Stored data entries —
____________

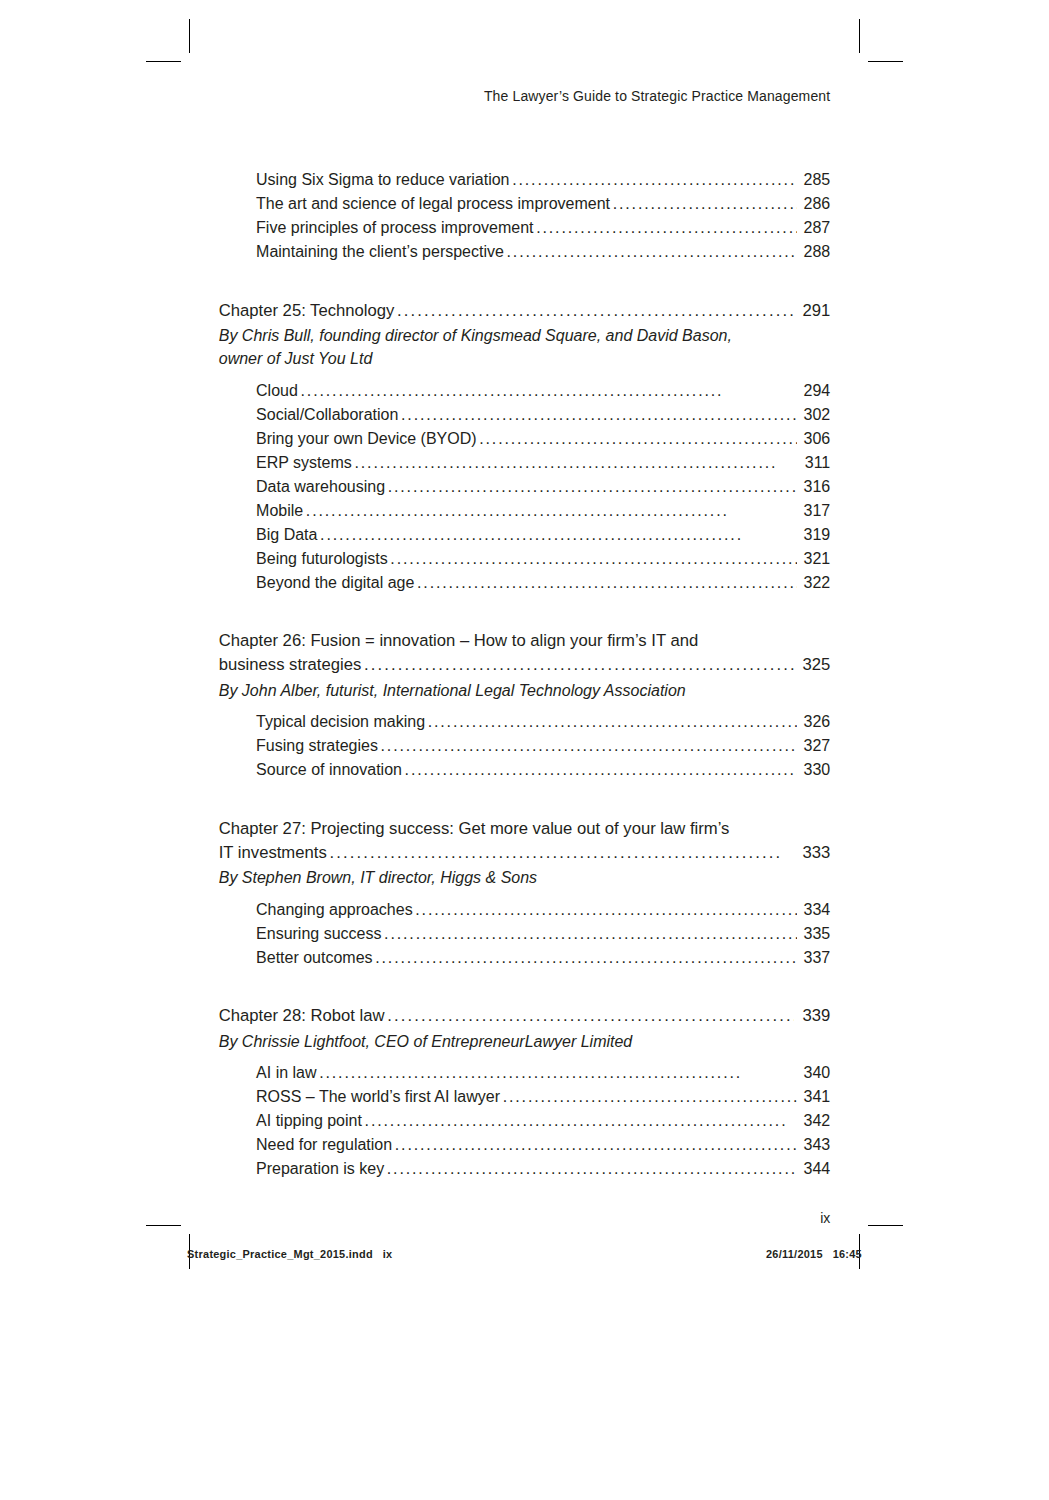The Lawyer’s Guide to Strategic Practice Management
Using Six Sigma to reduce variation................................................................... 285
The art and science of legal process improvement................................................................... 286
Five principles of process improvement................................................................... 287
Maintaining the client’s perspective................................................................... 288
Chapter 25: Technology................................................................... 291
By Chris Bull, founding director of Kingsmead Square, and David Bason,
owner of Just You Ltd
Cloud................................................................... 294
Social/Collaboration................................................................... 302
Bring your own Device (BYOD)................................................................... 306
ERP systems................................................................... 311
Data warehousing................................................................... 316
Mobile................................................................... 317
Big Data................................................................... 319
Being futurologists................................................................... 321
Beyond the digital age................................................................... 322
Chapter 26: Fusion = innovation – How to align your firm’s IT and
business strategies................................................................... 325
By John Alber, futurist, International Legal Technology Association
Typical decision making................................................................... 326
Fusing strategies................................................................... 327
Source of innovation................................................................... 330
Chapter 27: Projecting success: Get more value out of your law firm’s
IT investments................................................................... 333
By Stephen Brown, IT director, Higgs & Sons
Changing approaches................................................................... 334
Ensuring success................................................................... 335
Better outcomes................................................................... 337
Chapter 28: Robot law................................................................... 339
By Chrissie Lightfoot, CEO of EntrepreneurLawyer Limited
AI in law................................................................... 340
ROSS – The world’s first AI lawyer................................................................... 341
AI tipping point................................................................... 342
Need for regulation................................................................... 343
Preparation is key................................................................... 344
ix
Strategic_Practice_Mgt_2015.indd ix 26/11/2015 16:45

____________

AIM OF THE TASK —
Determine the number of lines in the entries that contain "process", then write that number alone.

YOUR RESPONSE —
2